■ Your goal: What is needed is an exact copy of the entries, with the pictures excluded.

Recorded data
#####
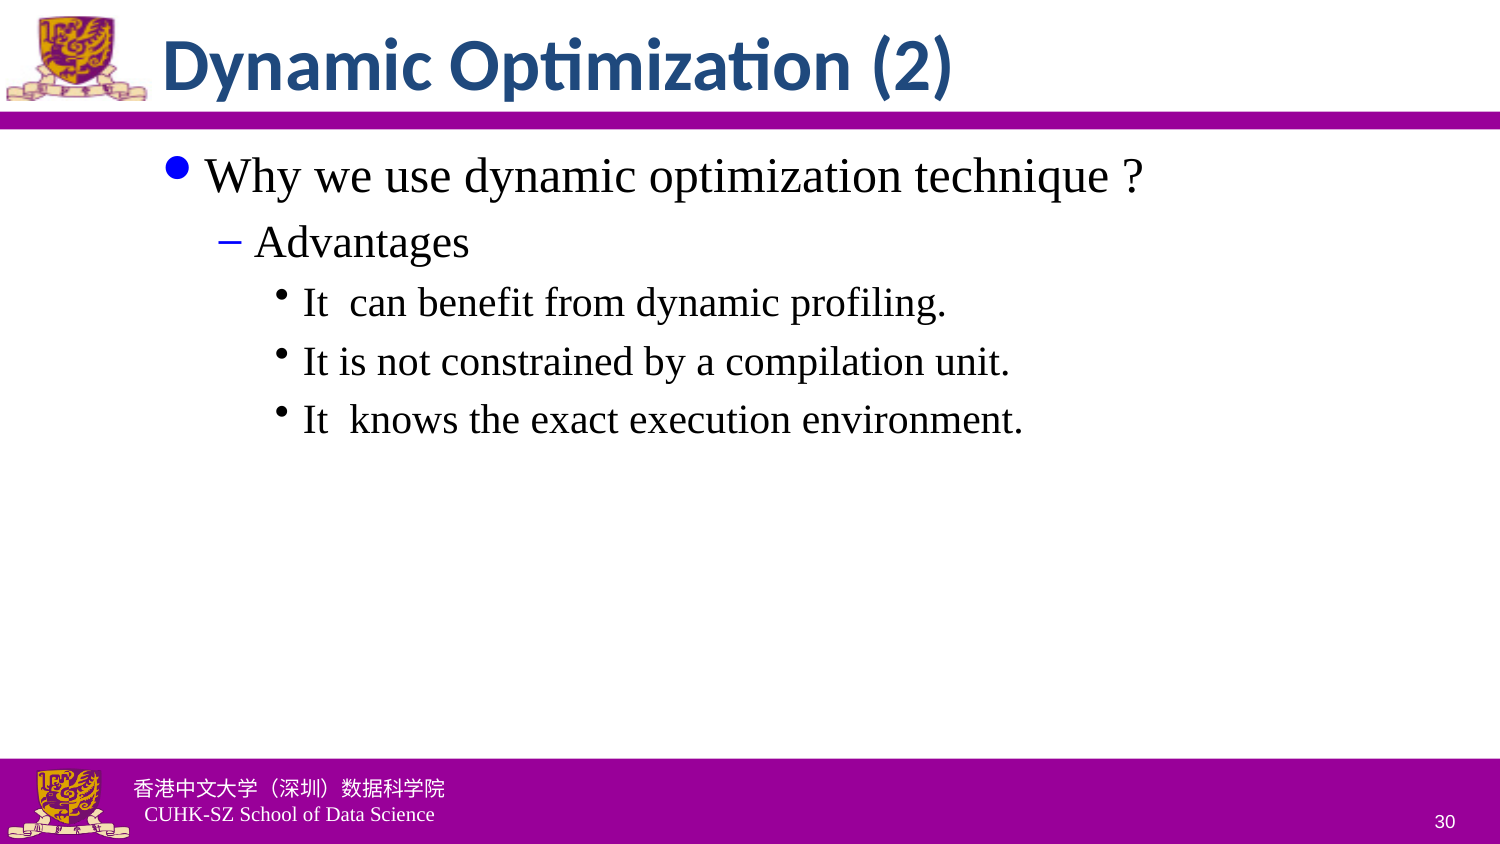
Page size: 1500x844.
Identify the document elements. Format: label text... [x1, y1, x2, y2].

slide_number 30 [1120, 802, 1471, 844]
list Why we use dynamic optimization technique ? Advantages It can benefit from dynamic profiling. It is not constrained by a compilation unit. It knows the exact execution environment. [147, 134, 1333, 485]
picture [7, 768, 130, 839]
title Dynamic Optimization (2) [147, 17, 1424, 104]
picture [5, 15, 152, 101]
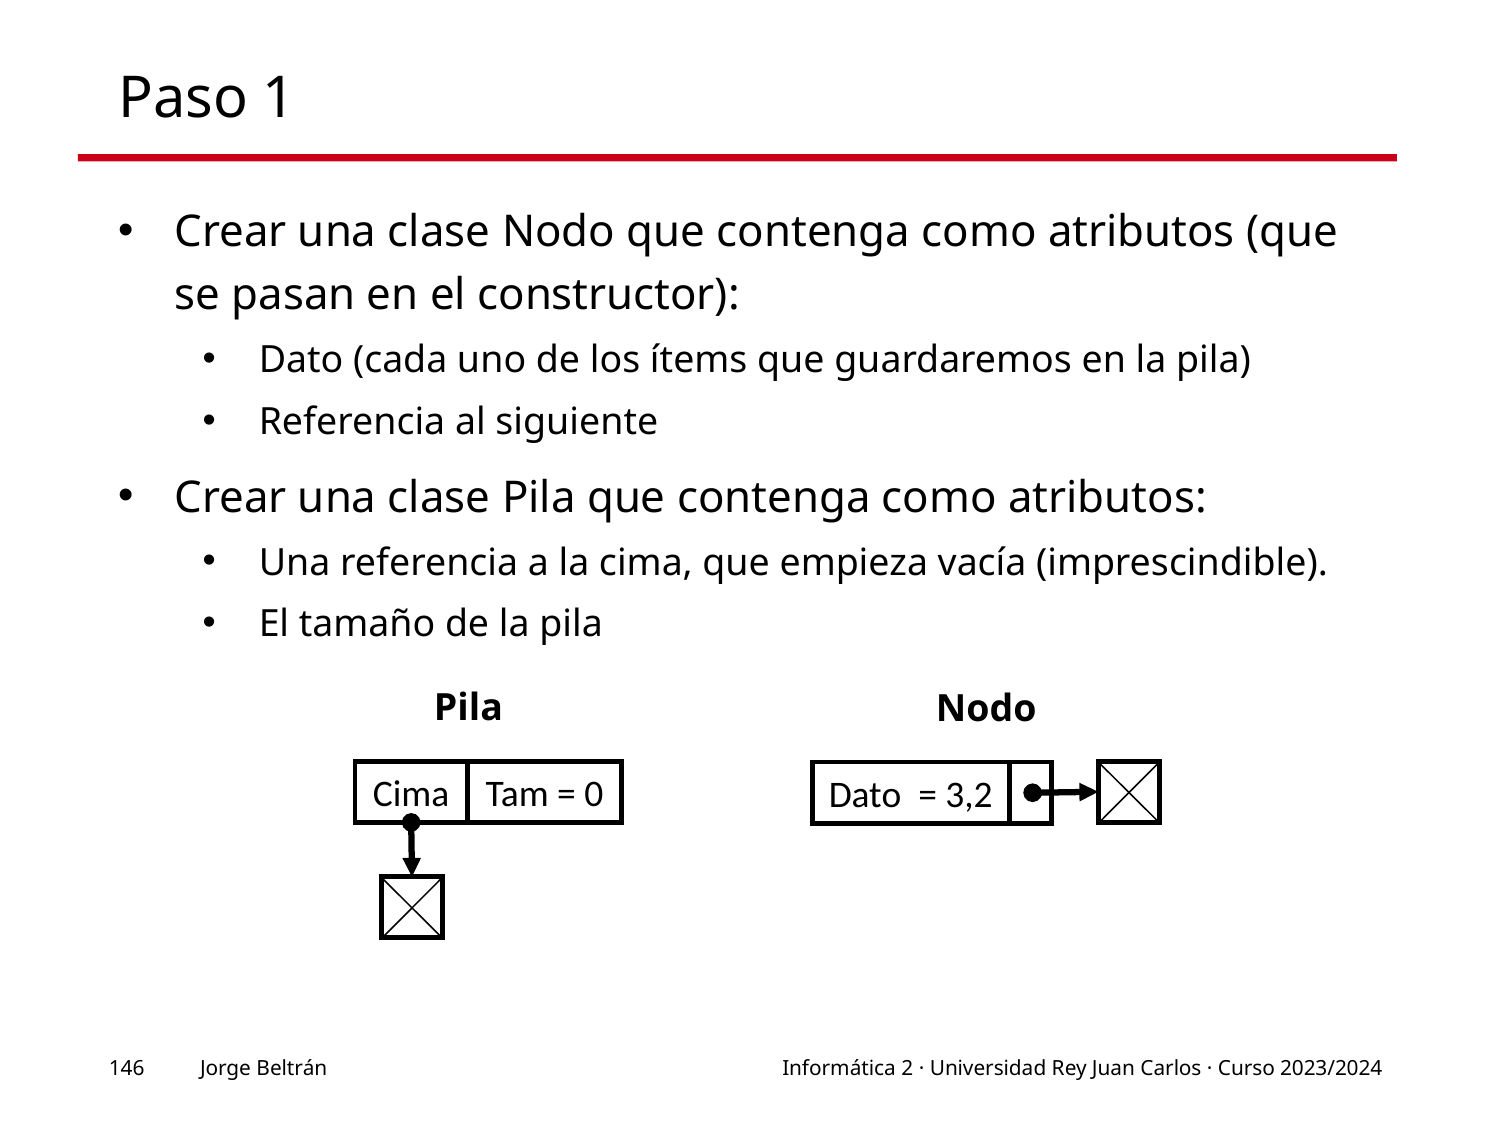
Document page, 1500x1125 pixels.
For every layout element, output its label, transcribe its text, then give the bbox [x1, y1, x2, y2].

text_box Cima [354, 760, 467, 823]
text_box Tam = 0 [467, 760, 623, 823]
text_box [380, 876, 444, 939]
text_box Nodo [921, 676, 1052, 737]
text_box Pila [419, 675, 518, 736]
title Paso 1 [103, 59, 1397, 138]
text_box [812, 761, 1161, 824]
list Crear una clase Nodo que contenga como atributos (que se pasan en el constructor): Dato (cada uno de los ítems que guardaremos en la pila) Referencia al siguiente Crear una clase Pila que contenga como atributos: Una referencia a la cima, que empieza vacía (imprescindible). El tamaño de la pila [103, 185, 1397, 706]
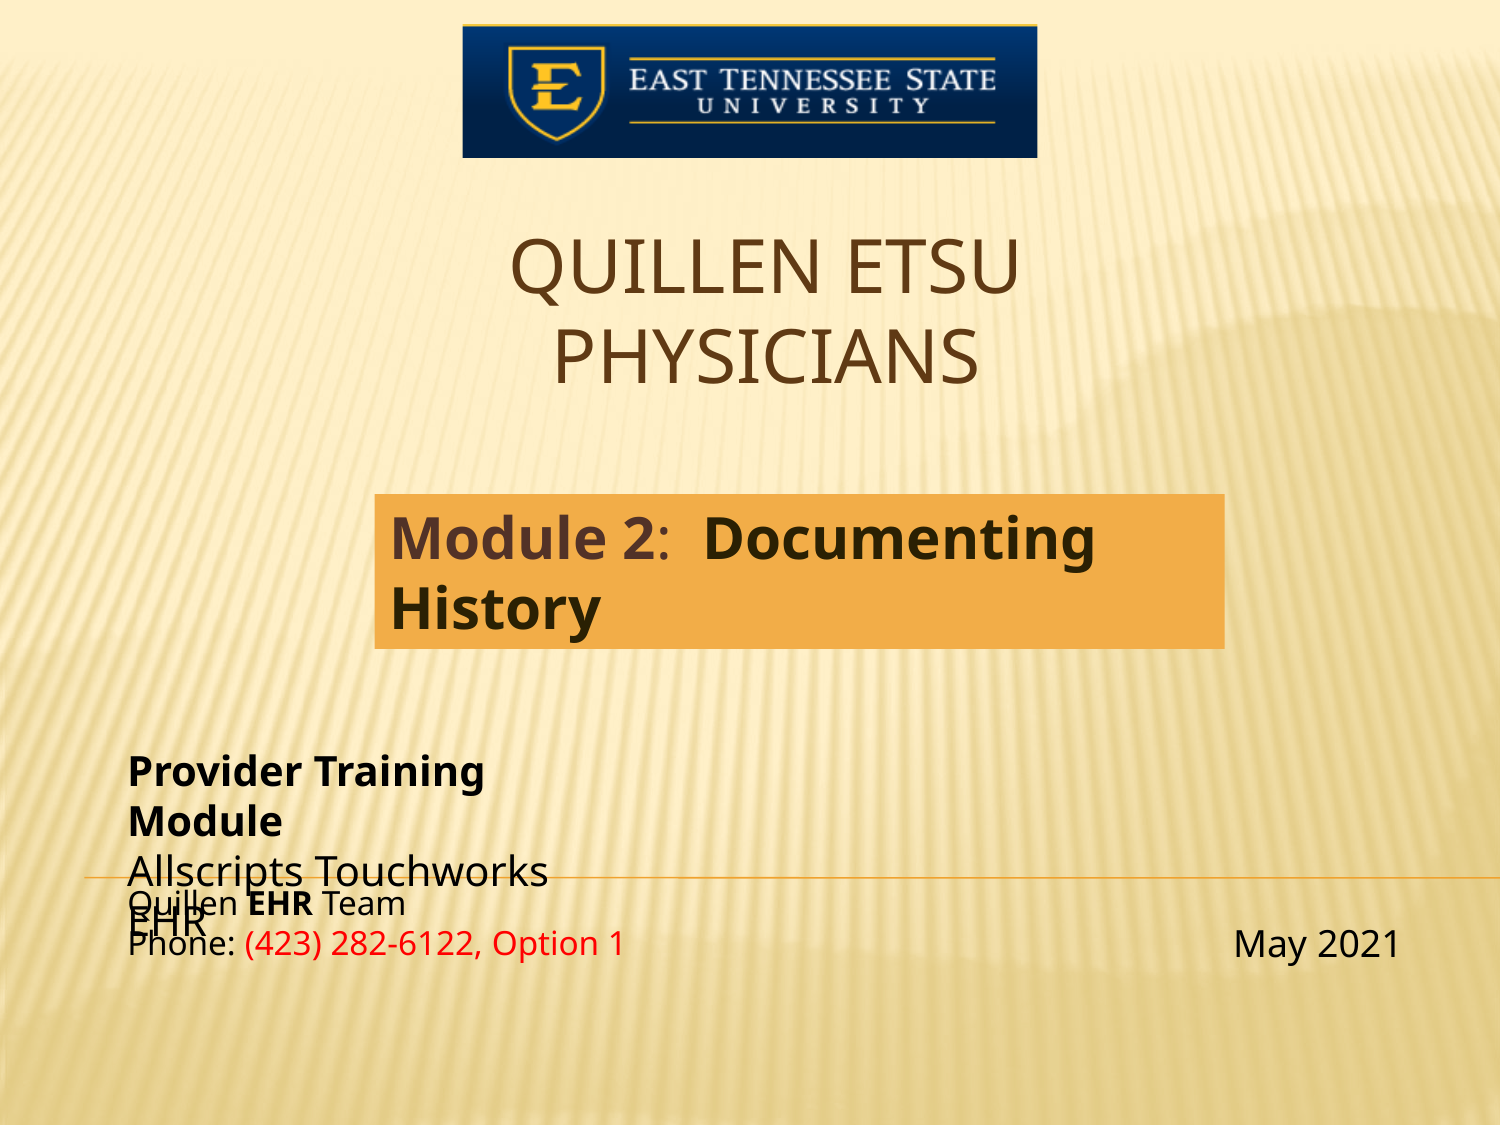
#####
■ Output:
Page size: 1500x844.
Identify the document elements. Format: label text... [x1, y1, x2, y2].

slide_number 30 [1120, 802, 1471, 844]
list Why we use dynamic optimization technique ? Advantages It can benefit from dynamic profiling. It is not constrained by a compilation unit. It knows the exact execution environment. [147, 134, 1333, 485]
picture [7, 768, 130, 839]
title Dynamic Optimization (2) [147, 17, 1424, 104]
picture [5, 15, 152, 101]
Document page, 1500x1125 pixels.
For every layout element, output its label, transcribe its text, then give the bbox [x1, y1, x2, y2].

text_box Cima [354, 760, 467, 823]
text_box Tam = 0 [467, 760, 623, 823]
text_box [380, 876, 444, 939]
text_box Nodo [921, 676, 1052, 737]
text_box Pila [419, 675, 518, 736]
title Paso 1 [103, 59, 1397, 138]
text_box [812, 761, 1161, 824]
list Crear una clase Nodo que contenga como atributos (que se pasan en el constructor): Dato (cada uno de los ítems que guardaremos en la pila) Referencia al siguiente Crear una clase Pila que contenga como atributos: Una referencia a la cima, que empieza vacía (imprescindible). El tamaño de la pila [103, 185, 1397, 706]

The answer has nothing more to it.